>>>

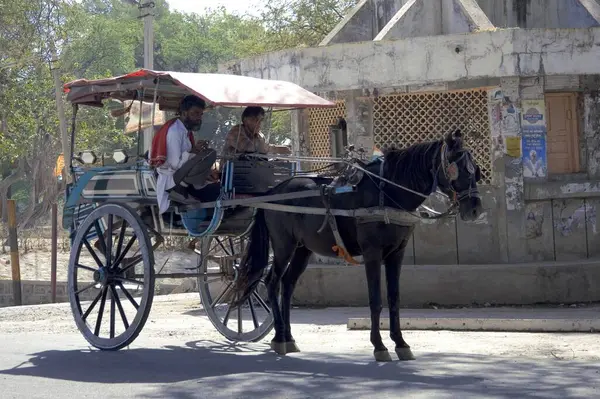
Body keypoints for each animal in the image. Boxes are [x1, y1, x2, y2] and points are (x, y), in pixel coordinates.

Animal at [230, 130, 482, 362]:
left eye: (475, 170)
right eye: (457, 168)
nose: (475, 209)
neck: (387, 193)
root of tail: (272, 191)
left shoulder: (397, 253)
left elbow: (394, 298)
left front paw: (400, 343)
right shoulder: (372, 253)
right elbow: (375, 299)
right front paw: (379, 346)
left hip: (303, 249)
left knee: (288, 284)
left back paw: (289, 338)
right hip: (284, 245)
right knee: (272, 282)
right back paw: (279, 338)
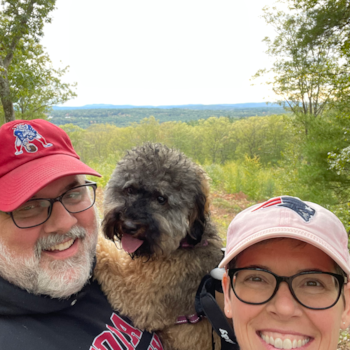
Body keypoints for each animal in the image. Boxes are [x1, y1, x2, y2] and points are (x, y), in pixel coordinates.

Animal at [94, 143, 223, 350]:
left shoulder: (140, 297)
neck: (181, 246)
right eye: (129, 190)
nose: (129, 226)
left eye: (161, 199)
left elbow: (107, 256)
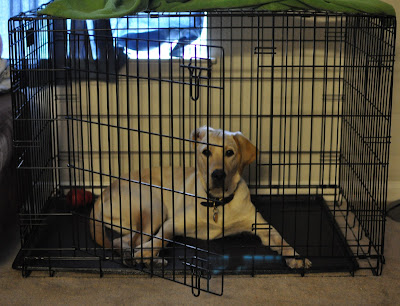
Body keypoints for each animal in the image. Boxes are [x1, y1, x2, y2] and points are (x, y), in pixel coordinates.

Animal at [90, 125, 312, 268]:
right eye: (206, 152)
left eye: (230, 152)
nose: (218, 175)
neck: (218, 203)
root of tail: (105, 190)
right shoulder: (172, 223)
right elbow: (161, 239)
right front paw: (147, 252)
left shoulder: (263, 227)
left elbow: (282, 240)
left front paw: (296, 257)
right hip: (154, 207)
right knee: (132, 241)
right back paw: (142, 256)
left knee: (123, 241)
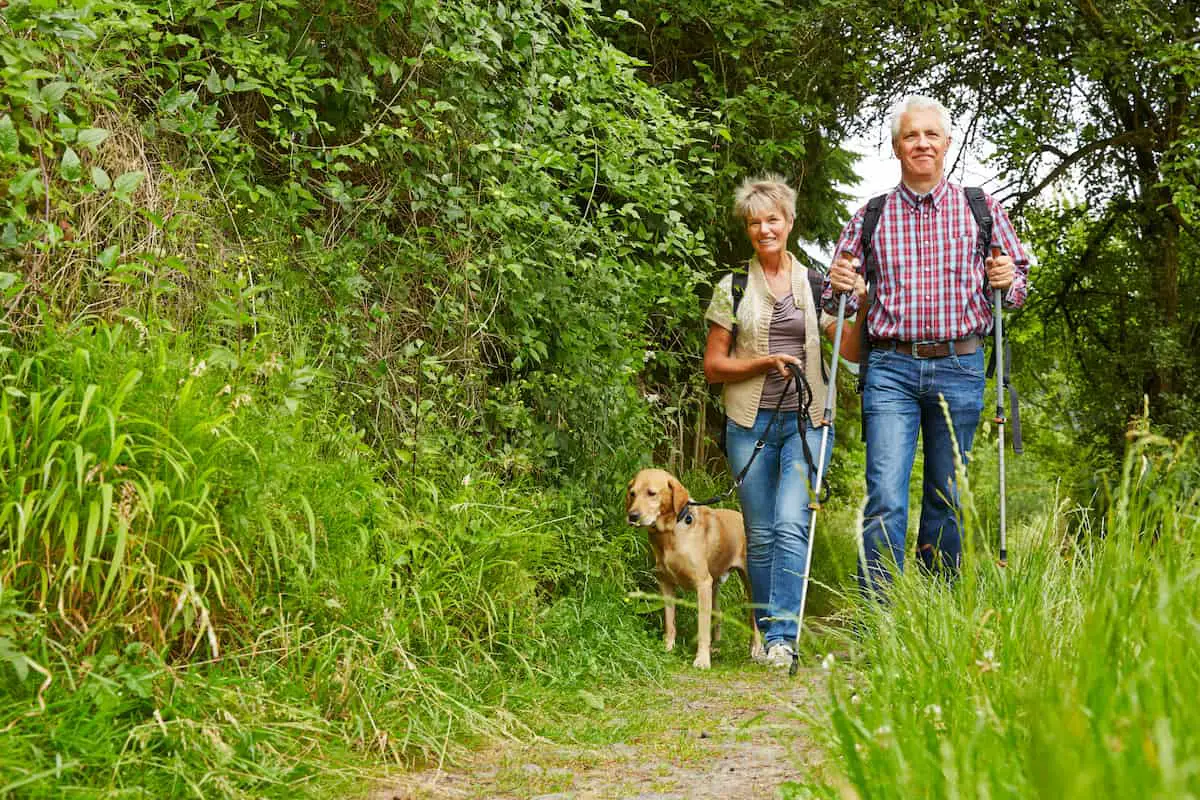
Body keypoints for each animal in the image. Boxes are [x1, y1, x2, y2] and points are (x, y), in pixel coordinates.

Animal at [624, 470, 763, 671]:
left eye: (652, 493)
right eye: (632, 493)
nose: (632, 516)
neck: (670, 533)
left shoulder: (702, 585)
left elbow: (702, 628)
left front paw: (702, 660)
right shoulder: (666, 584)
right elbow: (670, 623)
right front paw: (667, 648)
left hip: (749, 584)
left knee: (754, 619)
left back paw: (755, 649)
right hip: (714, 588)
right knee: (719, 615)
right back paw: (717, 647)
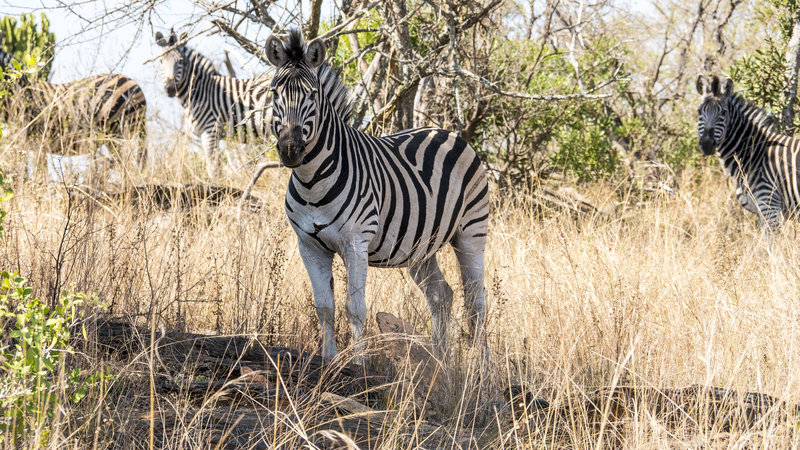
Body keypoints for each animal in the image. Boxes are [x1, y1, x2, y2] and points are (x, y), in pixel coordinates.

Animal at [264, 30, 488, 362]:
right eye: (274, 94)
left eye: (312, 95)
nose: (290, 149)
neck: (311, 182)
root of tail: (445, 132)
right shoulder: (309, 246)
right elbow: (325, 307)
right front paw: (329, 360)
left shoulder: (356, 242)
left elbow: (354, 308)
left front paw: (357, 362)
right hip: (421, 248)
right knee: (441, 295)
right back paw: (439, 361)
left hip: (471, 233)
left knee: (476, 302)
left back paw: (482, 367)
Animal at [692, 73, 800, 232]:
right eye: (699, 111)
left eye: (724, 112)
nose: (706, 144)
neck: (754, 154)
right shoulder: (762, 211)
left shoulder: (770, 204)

<<<
>>>

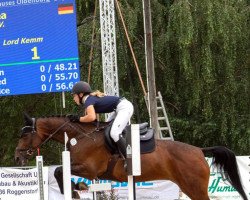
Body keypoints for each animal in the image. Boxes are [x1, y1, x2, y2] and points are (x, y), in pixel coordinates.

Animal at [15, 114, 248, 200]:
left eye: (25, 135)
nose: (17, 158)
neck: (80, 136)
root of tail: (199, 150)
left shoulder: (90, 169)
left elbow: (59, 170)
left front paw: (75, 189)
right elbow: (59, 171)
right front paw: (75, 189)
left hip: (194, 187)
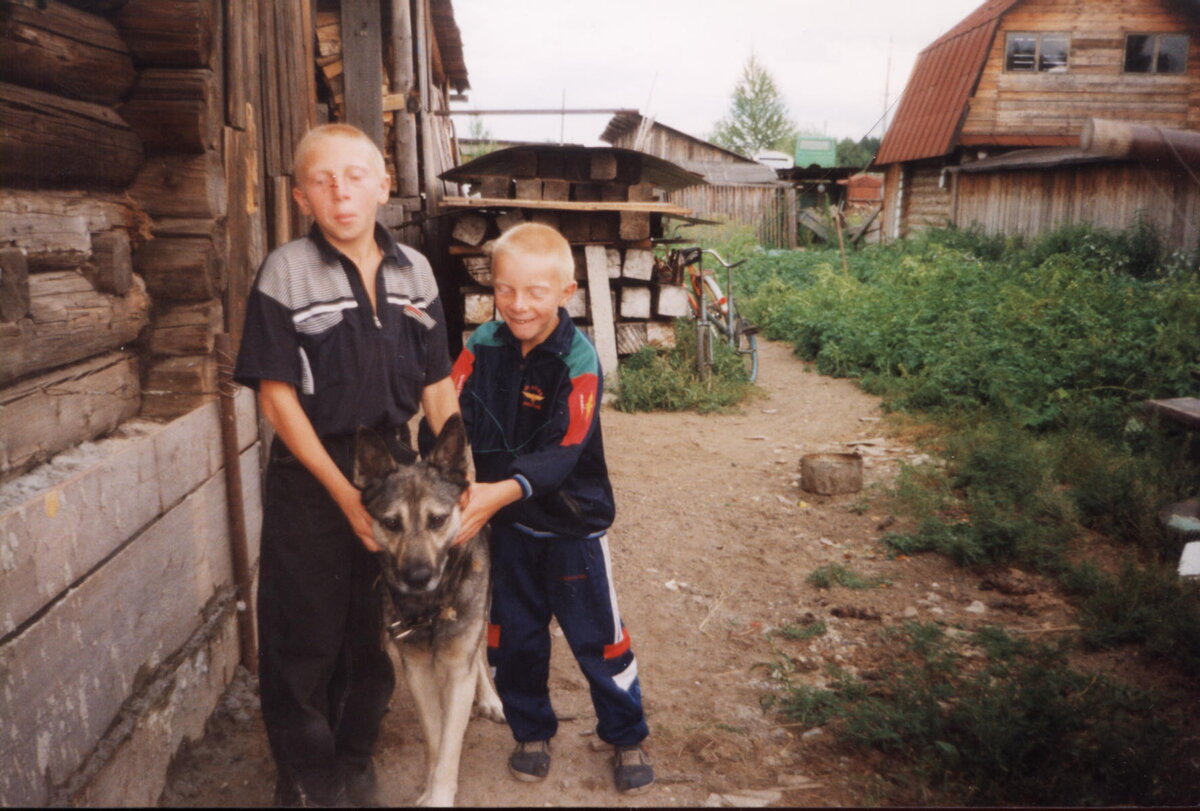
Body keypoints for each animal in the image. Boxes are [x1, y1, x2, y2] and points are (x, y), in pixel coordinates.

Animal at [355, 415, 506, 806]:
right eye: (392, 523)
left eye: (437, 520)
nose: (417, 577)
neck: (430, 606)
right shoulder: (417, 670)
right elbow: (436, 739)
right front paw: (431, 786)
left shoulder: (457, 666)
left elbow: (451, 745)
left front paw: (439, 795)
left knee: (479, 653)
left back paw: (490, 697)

<<<
>>>

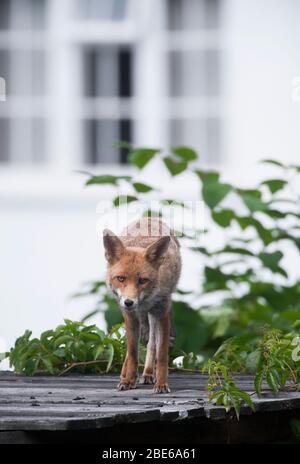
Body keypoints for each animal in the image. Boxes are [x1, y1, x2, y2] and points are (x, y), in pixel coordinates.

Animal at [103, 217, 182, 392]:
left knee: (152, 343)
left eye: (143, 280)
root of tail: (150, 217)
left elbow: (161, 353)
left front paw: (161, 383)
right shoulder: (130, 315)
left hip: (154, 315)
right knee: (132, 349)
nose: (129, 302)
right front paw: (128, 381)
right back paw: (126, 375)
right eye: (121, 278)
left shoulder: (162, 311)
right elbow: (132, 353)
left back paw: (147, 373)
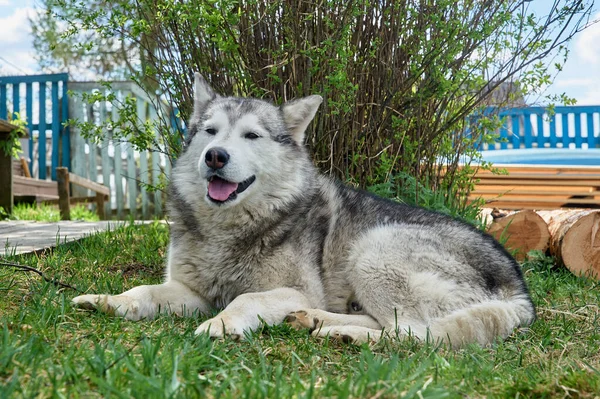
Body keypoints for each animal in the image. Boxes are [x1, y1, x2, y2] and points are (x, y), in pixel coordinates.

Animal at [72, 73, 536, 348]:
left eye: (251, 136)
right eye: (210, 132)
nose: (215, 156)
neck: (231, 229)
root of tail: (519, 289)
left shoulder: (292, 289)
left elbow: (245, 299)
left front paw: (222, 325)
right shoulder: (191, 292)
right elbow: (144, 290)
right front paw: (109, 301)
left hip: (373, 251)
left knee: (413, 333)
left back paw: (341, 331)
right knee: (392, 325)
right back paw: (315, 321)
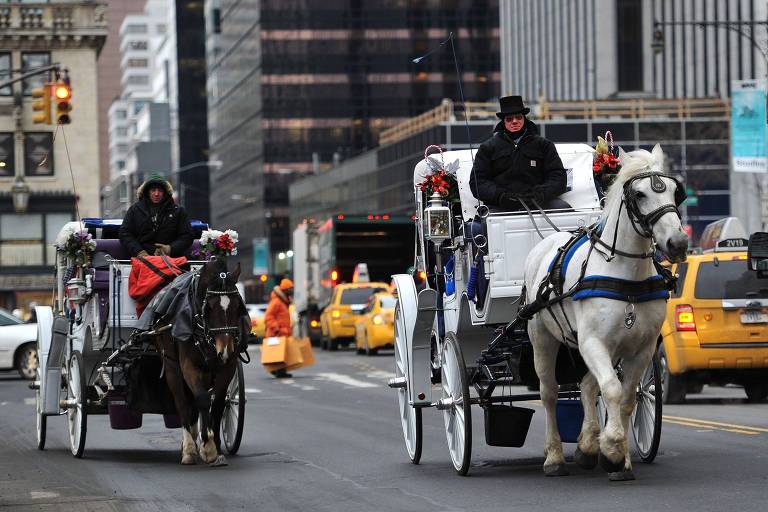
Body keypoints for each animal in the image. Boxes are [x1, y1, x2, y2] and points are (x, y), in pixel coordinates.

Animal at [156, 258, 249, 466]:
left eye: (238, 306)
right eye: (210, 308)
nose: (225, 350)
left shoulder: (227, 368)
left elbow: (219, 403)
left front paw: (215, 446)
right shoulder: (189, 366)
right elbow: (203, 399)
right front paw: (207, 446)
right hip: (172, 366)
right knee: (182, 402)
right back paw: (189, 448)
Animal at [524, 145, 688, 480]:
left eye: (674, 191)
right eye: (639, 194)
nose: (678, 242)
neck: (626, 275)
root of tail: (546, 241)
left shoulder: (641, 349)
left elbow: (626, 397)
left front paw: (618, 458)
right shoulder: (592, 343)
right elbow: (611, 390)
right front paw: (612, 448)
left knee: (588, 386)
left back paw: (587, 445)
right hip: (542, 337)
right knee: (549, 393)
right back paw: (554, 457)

<<<

Work to complete: Extract from the material above the stretch running from the line containing "right elbow: (670, 623)" through the line containing "left shoulder: (770, 204)". Keep the text exact and the pictures out.

Exercise response:
right elbow: (670, 623)
right front paw: (667, 648)
left hip: (749, 584)
left knee: (754, 619)
left back paw: (755, 649)
right hip: (714, 588)
right knee: (719, 615)
right back paw: (717, 647)
Body keypoints for each animal in the image. Boxes are [x1, y1, x2, y2] and points are (x, y), in pixel coordinates.

Animal at [264, 30, 488, 362]:
right eye: (274, 94)
left eye: (312, 95)
nose: (290, 149)
neck: (311, 182)
root of tail: (445, 132)
right shoulder: (309, 246)
right elbow: (325, 307)
right front paw: (329, 360)
left shoulder: (356, 242)
left elbow: (354, 308)
left front paw: (357, 362)
right hip: (421, 248)
right knee: (441, 295)
right back paw: (439, 361)
left hip: (471, 233)
left knee: (476, 302)
left back paw: (482, 367)
Animal at [692, 73, 800, 232]:
right eye: (699, 111)
left eye: (724, 112)
nose: (706, 144)
neck: (754, 154)
right shoulder: (762, 211)
left shoulder: (770, 204)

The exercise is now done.